While the details were a bit foggy, I recalled the story (from maybe a decade ago) as I thought about making what I considered an important phone call while driving to the city this week. Even though I’ve got hands-free capability in my car, the recollection of that innocent kid paying the price of a father’s need to multi-task gave me pause. I considered how an inappropriate decision had cost that family dearly. Not to mention the trauma that first responders likely experienced when they arrived on the scene to deal with the death and destruction. Indeed, the CBC spoke to a retired B.C. firefighter, Tim Baillie, this week, about distracted driving.
“Ever since those damned (cell phones) came in, there’s been distractions,” Baillie told reporter Amber Hildebrandt. “You pick up bodies for 27 years, it pisses you off.”
It likely won’t placate firefighter Baillie, but this week his fellow law enforcers – Ontario provincial and municipal police – began levying stiffer fines ($280 up from $155) in an effort to curb the problem. It’s probably no surprise, but Canadian studies indicate up to 80 per cent of vehicle collisions in this country come as a result of inappropriate cell-phone use. Related fatalities are up 17 per cent (from 302 to 352 deaths) between the years 2006 and 2010. Police in Ontario hope a further penalty of assessing demerit points will help deter drivers even more.
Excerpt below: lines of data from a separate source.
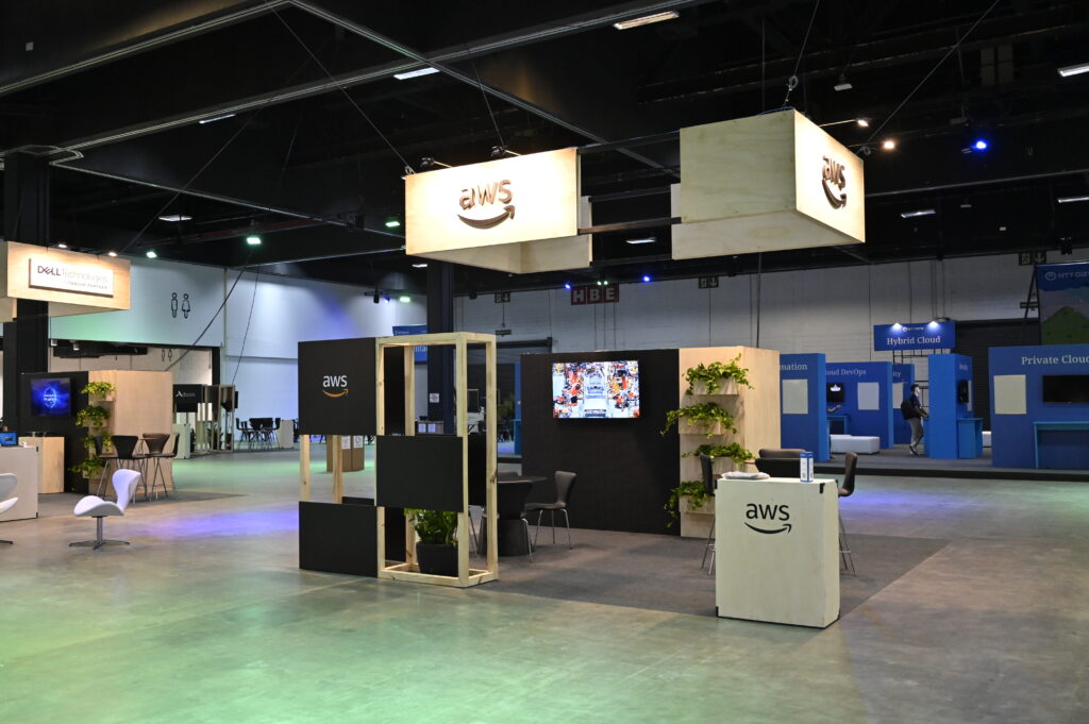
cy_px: 362
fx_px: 982
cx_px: 544
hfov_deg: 58.0
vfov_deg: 40.5
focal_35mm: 32
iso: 3200
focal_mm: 32.5
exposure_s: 1/200
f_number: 4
But according to the Insurance Bureau of Canada, hitting distracted drivers’ bank accounts may be the only way.
“Demerit points will certainly cause an insurer to look at a driver as a greater risk,” an IBC representative told the Toronto Star this week.
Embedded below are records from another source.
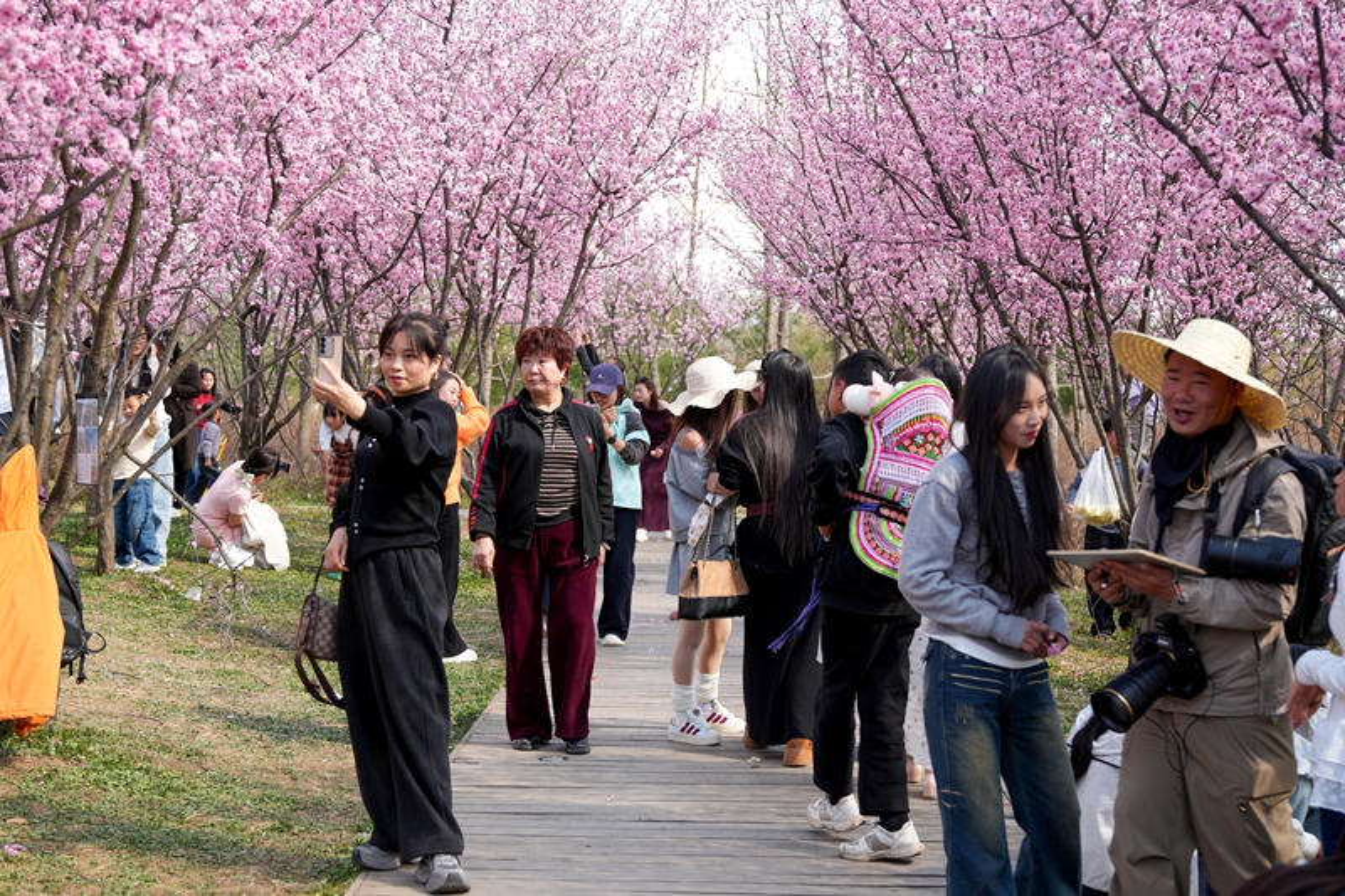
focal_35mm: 54
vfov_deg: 25.0
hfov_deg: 36.9
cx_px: 672
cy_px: 448
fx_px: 2017
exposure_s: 1/320
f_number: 2.8
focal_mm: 36
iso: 100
As I suggest, I support the idea of making distracted drivers feel like pariah. But – in our haste to reduce inappropriate cell-phone use – I do wonder about definitions here. I listened to a number of radio hosts this week going on about the police blitz and new fines. They wanted everybody to chime in on the issue. And, well, they did. What I heard were some intriguing contradictions about the definition of “distracted driving.”
It appears people are bothered that simply holding a cell phone constitutes “distracted driving,” while other activities do not. Among examples cited were: people who eat and drive, people who do their make-up and drive, people who scan the newspaper and drive. One person wondered why having a dog in one’s lap would not constitute “distracted driving” under the law, but simply having a cell phone lying between one’s legs would.
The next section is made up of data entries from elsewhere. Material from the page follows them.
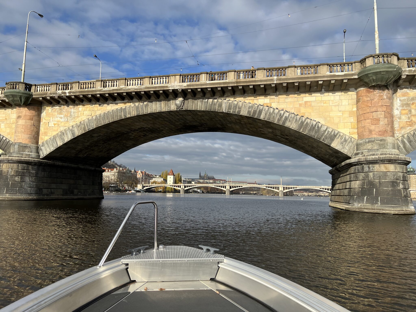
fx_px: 312
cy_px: 156
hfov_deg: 67.3
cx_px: 208
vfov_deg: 53.1
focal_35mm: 26
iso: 50
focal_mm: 5.7
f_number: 1.5
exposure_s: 1/4831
I have a vivid memory of the most extraordinary combination of distractions happening right in front of me. I was stopped at a light northbound on Kennedy Road (just below Hwy 401) and when the light turned green, a woman in the southbound left-turn lane did a complete u-turn in front of us northbound drivers. And as she wheeled her Mercedes across our lanes, I noticed she was also applying lip stick in mid-manoeuvre. Had I been the cop, I’d have charged her with three offences, none involving a cell phone, but all exhibiting forms of distracted driving.
I hasten to add the story I’ve repeated here a couple of times. En route home from Whitby a few days before New Year’s back in 2009, I was t-boned by a pickup truck that came through a red light and plowed into the right side of my Toyota. The driver, I learned from a witness, was on a cell phone, but because the grace period for warning drivers against such activity was still in effect, the driver managed to get off on a lesser charge. I still had to replace my car totaled by the collision. However, I counted my lucky stars that the pickup had hit the passenger’s side (where there was no one sitting), not the driver’s side.
So I think the increased fines and the potential for demerit points may be effective, but until distracted driving becomes as unacceptable as drunk driving or driving without a seatbelt, the legislators, the police and innocent victims will continue to lose out to multi-taskers who believe they’re not the problem.